Marinated spicy jerky > thai style
2 pounds
Ingredients
Quantity | Ingredient | |
---|---|---|
8 | pounds | Beef or caribou round or flank steak |
Stock: | ||
1 | cup | Beef stock |
4 | tablespoons | Fresh lime juice |
4 | tablespoons | Nam pla (fish sauce) |
4 | teaspoons | Sugar |
½ | cup | Loosely packed mint leaves* |
½ | cup | Thinly sliced shallots |
4 | Scallions, sliced in half lengthwise and cut into 1/4\" lengths | |
2 | Bird or other fresh hot chiles, seeded & finely chopped | |
Marinade: | ||
;stock [above] plus | ||
4 | teaspoons | Pepper |
1 | teaspoon | Cayenne pepper [opt'l] |
4 | teaspoons | Liquid smoke |
½ | cup | Soy sauce |
Directions
*You might want to add come basil leaves or cilantro sprigs here.
Trim all fat off the meat and cut against the grain into ¼" thick strips. [Meat is easier to cut when partially frozen and it will cut evenly].
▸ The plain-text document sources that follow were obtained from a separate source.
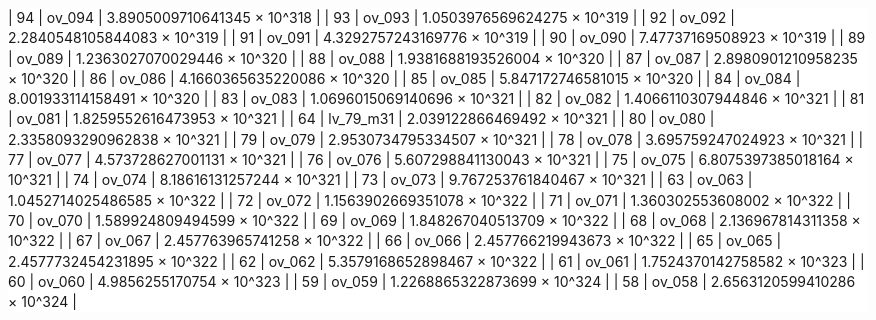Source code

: | 94 | ov_094 | 3.8905009710641345 × 10^318 |
| 93 | ov_093 | 1.0503976569624275 × 10^319 |
| 92 | ov_092 | 2.2840548105844083 × 10^319 |
| 91 | ov_091 | 4.3292757243169776 × 10^319 |
| 90 | ov_090 | 7.47737169508923 × 10^319 |
| 89 | ov_089 | 1.2363027070029446 × 10^320 |
| 88 | ov_088 | 1.9381688193526004 × 10^320 |
| 87 | ov_087 | 2.8980901210958235 × 10^320 |
| 86 | ov_086 | 4.1660365635220086 × 10^320 |
| 85 | ov_085 | 5.847172746581015 × 10^320 |
| 84 | ov_084 | 8.001933114158491 × 10^320 |
| 83 | ov_083 | 1.0696015069140696 × 10^321 |
| 82 | ov_082 | 1.4066110307944846 × 10^321 |
| 81 | ov_081 | 1.8259552616473953 × 10^321 |
| 64 | lv_79_m31 | 2.039122866469492 × 10^321 |
| 80 | ov_080 | 2.3358093290962838 × 10^321 |
| 79 | ov_079 | 2.9530734795334507 × 10^321 |
| 78 | ov_078 | 3.695759247024923 × 10^321 |
| 77 | ov_077 | 4.573728627001131 × 10^321 |
| 76 | ov_076 | 5.607298841130043 × 10^321 |
| 75 | ov_075 | 6.8075397385018164 × 10^321 |
| 74 | ov_074 | 8.18616131257244 × 10^321 |
| 73 | ov_073 | 9.767253761840467 × 10^321 |
| 63 | ov_063 | 1.0452714025486585 × 10^322 |
| 72 | ov_072 | 1.1563902669351078 × 10^322 |
| 71 | ov_071 | 1.360302553608002 × 10^322 |
| 70 | ov_070 | 1.589924809494599 × 10^322 |
| 69 | ov_069 | 1.848267040513709 × 10^322 |
| 68 | ov_068 | 2.136967814311358 × 10^322 |
| 67 | ov_067 | 2.457763965741258 × 10^322 |
| 66 | ov_066 | 2.457766219943673 × 10^322 |
| 65 | ov_065 | 2.4577732454231895 × 10^322 |
| 62 | ov_062 | 5.3579168652898467 × 10^322 |
| 61 | ov_061 | 1.7524370142758582 × 10^323 |
| 60 | ov_060 | 4.9856255170754 × 10^323 |
| 59 | ov_059 | 1.2268865322873699 × 10^324 |
| 58 | ov_058 | 2.6563120599410286 × 10^324 |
In a saucepan, combine beef stock, lime juice, fish sauce, sugar; bring to a boil over high heat. Add mint, shallots, scallions and chiles. Cool and strain.
Mix the stock and the other ingredients together in a bowl. Add the meat and cover. Marinade overnight. Or put meat and marinade in a sealable plastic bag. Either way turn the meat occasionally to ensure that all portions get well soaked in the marinade.
Remove from marinade and let dry on a rack. Line a cookie sheet with foil and arrange meat on it in a single layer. Or place meat directly on oven racks, line bottom of oven with foil. Or on rack in shallow pan Dry for 6 or more hours at 175, turning after 3 hours. Continue to dry in warm oven if necessary. Gas ovens with pilot lights work especially well. Cool and bag it.
[This Thai spice flavored version of Jerky put together, but not tested, by Jim Weller.]